Sunday, September 17, 2006

Taking preventive medications curbs diabetes risk

Individuals at risk for
developing type 2 diabetes who are prescribed the drug
metformin should stick with it, doctors say. In a large study,
individuals who adhered to a metformin-based diabetes
preventive strategy had a reduced risk of developing diabetes,
they report.

The Diabetes Prevention Program (DPP) investigated the
value of intensive lifestyle intervention (diet and exercise)
or metformin in delaying or preventing type 2 diabetes in
high-risk individuals with impaired glucose tolerance, a
precursor to full-blown diabetes.

Dr. Elizabeth A. Walker, of George Washington University,
Rockville, Maryland, and colleagues examined medication
adherence and health outcomes in the metformin and placebo arms
of the DPP.

A total of 2155 subjects who were randomly assigned to
either the metformin or placebo treatment arms were included in
the analysis.

The overall adherence rates -- that is, the proportion of
patients taking at least 80 percent of the prescribed dose --
were 71 percent in the metformin group and 77 percent in the
placebo group.

Compared to patients who were adherent to placebo, those
adherent to metformin had a 38.2 percent reduced risk of
developing diabetes, the investigators report.
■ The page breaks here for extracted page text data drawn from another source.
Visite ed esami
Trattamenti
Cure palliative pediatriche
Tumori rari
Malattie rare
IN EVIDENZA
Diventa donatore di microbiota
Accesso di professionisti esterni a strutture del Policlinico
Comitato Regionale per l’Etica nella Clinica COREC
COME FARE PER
In this study,
"the level of medication adherence predicted the primary
outcome of diabetes," they write in the journal Diabetes Care.
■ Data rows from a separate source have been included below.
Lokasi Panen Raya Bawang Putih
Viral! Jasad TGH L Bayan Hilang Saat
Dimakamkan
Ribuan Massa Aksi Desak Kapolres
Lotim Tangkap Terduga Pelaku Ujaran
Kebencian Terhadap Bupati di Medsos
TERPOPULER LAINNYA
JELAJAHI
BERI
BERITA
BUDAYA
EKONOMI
Among patients taking metformin, older subjects were more
adherent than younger subjects.

Walker's team reports that the most commonly reported
barriers to taking the medication as prescribed were forgetting
to take doses (22 percent), adverse effects (8 percent), and
disruption of routines (8 percent). Overall, 15 percent of
women and 10 percent of men reported adverse effects in the
metformin group.

These results, the team concludes, "lend support for future
development and evaluation of brief, practical medication
adherence interventions for primary care settings."